## TEXT SECTION
········

In response to community concerns about height and density, Mercy Housing told the commission that it was willing to lower the building by a half story and reduce the number of two-bedroom apartments from eight to two.

Commissioners welcomed those offerings, but several expressed frustration that the building was still larger than the initial four-story proposal.

“This seems like a big pill to swallow because it definitely exceeds the scope of what anybody envisioned,” said Commissioner Rick Hernandez, who acknowledged that the state’s housing laws bound them to accept the project. “But we have an obligation.”

After a disgruntled farmworker shot and killed seven co-workers at two Half Moon Bay mushroom farms last year, Newsom and other elected officials toured the scenes and learned that workers had been living in squalid conditions, without heat or running water.

Half Moon Bay Mayor Joaquin Jimenez speaks at a vigil for victims of the Half Moon Bay mass shooting, which left seven dead and one wounded, in Half Moon Bay on Jan. 27, 2023. (Beth LaBerge/KQED)

Local officials moved to find temporary lodging for the 38 survivors, inspect housing on other San Mateo County farms, and invest in critically needed permanent affordable housing for agricultural workers.

········

## INFORMATION SUPPLIED

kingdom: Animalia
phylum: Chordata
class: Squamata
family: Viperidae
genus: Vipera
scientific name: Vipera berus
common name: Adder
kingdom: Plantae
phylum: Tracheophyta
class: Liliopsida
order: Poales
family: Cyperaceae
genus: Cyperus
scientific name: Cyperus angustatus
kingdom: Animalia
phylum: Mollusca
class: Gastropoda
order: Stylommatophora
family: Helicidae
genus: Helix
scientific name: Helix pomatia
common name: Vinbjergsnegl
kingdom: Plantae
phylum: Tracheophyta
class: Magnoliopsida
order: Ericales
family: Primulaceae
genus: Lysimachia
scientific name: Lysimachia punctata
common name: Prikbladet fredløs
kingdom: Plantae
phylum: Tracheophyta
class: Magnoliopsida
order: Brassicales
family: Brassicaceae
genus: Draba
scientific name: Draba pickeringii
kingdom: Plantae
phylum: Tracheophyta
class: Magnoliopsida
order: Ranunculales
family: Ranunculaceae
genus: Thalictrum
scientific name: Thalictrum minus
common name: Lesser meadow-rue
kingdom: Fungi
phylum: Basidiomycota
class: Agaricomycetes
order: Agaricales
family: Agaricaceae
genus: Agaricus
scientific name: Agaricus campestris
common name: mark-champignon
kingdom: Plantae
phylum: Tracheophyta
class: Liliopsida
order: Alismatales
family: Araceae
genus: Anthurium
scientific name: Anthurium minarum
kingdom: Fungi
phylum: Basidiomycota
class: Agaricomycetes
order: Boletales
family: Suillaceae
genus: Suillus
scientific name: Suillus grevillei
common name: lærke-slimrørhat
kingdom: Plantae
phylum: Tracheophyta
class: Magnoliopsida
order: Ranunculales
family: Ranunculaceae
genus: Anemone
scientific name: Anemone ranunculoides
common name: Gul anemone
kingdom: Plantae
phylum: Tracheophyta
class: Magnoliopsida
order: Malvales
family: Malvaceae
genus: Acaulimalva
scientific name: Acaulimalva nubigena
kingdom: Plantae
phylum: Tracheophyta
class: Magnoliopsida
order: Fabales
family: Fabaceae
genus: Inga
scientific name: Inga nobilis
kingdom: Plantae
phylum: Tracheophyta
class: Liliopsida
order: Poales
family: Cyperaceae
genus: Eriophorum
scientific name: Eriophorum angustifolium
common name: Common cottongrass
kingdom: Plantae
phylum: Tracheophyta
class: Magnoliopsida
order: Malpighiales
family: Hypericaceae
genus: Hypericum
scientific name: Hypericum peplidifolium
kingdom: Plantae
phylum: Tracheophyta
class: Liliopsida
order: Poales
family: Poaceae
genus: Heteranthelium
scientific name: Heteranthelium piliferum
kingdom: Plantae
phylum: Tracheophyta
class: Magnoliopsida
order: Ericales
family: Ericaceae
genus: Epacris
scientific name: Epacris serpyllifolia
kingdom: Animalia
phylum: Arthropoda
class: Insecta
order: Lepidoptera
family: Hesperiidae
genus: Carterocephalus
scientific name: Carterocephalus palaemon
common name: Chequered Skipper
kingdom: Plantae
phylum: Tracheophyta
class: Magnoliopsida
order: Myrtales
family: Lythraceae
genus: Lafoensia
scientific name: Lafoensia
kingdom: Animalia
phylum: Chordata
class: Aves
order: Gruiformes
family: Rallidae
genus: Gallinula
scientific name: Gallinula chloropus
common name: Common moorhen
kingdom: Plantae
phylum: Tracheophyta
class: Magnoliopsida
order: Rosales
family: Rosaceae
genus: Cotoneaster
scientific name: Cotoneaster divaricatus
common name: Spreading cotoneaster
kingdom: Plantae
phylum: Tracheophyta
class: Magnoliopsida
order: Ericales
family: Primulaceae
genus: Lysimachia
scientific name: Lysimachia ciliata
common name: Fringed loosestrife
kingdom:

········

## SET EXERCISE
In the text on farmworker housing in Half Moon Bay, rewrite the section starting at "After a disgruntled" and ending at "2023. (Beth LaBerge/KQED)", swapping "co-workers" for "colleagues".

## TASK RESULT
After a disgruntled farmworker shot and killed seven colleagues at two Half Moon Bay mushroom farms last year, Newsom and other elected officials toured the scenes and learned that workers had been living in squalid conditions, without heat or running water.

Half Moon Bay Mayor Joaquin Jimenez speaks at a vigil for victims of the Half Moon Bay mass shooting, which left seven dead and one wounded, in Half Moon Bay on Jan. 27, 2023. (Beth LaBerge/KQED)